16.7.4. Analyse synthétique des différentes données

Lors de l’entretien avec les deux parents nous n’avons recueilli que très peu d’informations concernant la famille. Nous savons simplement que celle-ci souffre d’un manque d’appui familial. En effet, le reste des membres vivent au pays. La mère de Ghislaine exprime sa solitude à vivre dans un endroit sans support familial. Cette femme avoue également que lorsqu’elle attendait sa seconde fille elle était dans un état de forte anxiété. D’autre part, nous savons que les relations du couple sont assez labiles. Nous percevons que l’équilibre familial a nécessité plusieurs réajustements. Le climat semble s’être stabilisé à l’heure où nous les avons rencontrés. Un espoir de nouveau départ se faisait ressentir. En tenant compte de ces quelques éléments, assez ténus, nous pouvons nous interroger sur l’impact de multiples départs et retours d’un père à la maison sur les relations entre le couple et entre les enfants et leurs parents. Cet impact que nous pouvons qualifier d’anxiogène a peut-être fragilisé la relation précoce entre la mère et son enfant.
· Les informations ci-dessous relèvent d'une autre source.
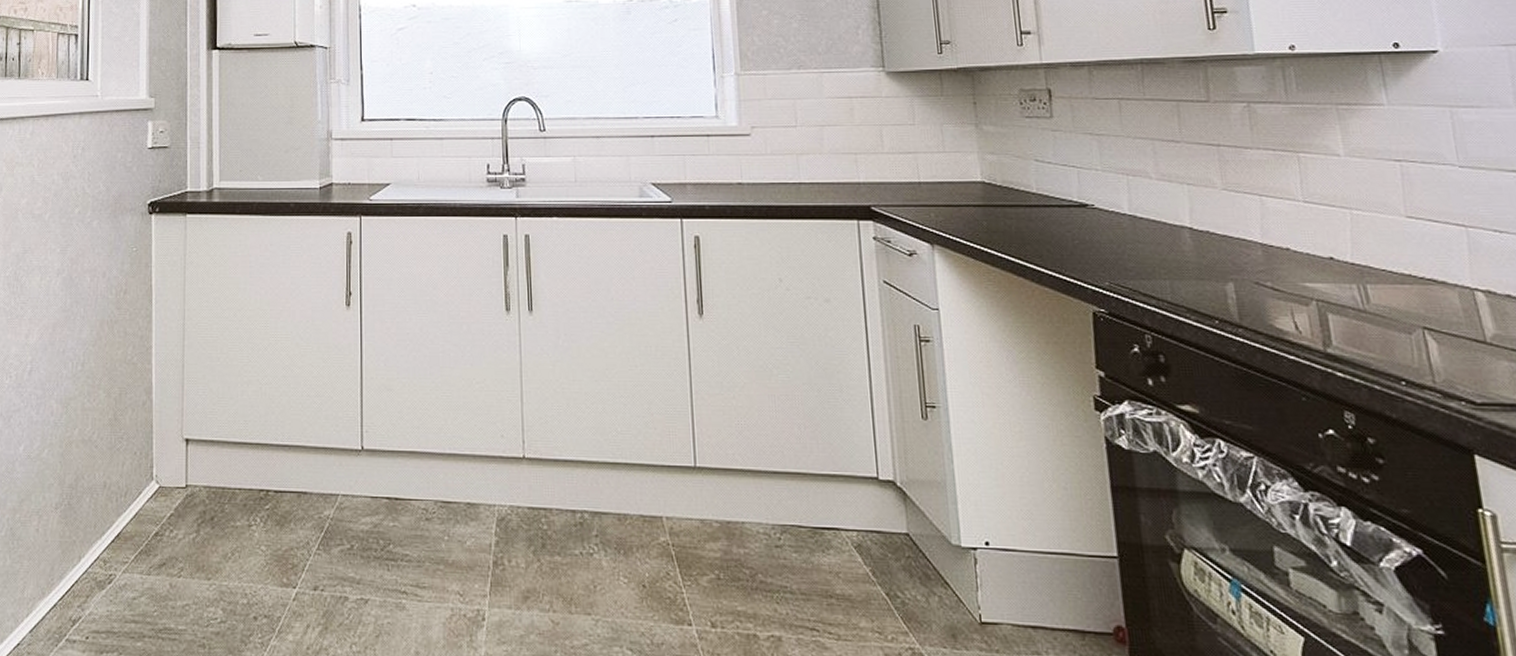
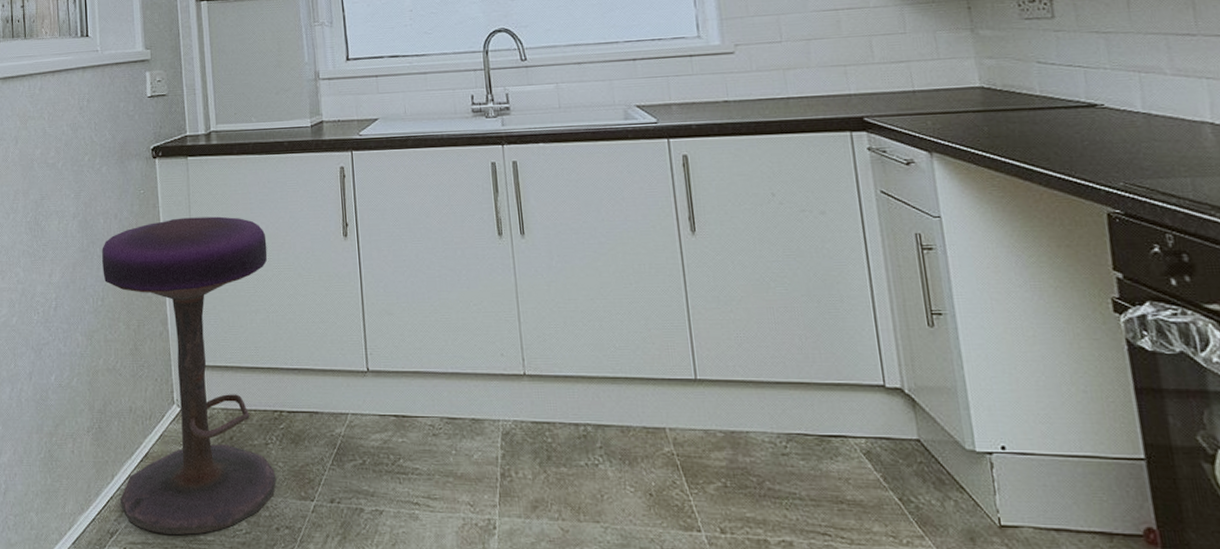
stool: none [85,279,265,624] -> present [102,216,277,536]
L’établissement d’une attention conjointe entre ces deux êtres a peut-être été altéré. Poursuivant cette idée, nous constatons que Ghislaine cherche toujours le regard d’autrui et s’en approche physiquement. Cette petite fille se « colle » à celui qui rencontre son regard. Nous interprétons ce rapprochement physique inadapté car annulant toute distance, à une difficulté à entrer en relation avec l’autre. D’ailleurs, nous rencontrons ce manque de distanciation par rapport à ce qu’elle voit ou à ce qu’elle lit dans certains subtests du K.ABC exigeant un traitement cognitif simultané ou exigeant les deux à la fois (simultané et séquentiel). Cette difficulté à supporter le regard d’autrui sur soi peut renvoyer à une première difficulté à se détacher du regard de la mère pour se voir. Sans doute que cette enfant n’a pas suffisamment intériorisé l’objet maternel et par conséquent ne parvient pas à l’oublier et à devenir indépendante. D. Winnicott1 (1957) a montré à partir d’une étude sur les interactions précoces mère/enfant comment l’enfant se voit dans le visage de sa mère et comment il doit s’en détacher pour penser ce qui n’est pas directement visible par un processus d’intériorisation de cette image.

Notes
1.

Winnicott, D. (1957). L’enfant et le monde extérieur. Paris : Payot.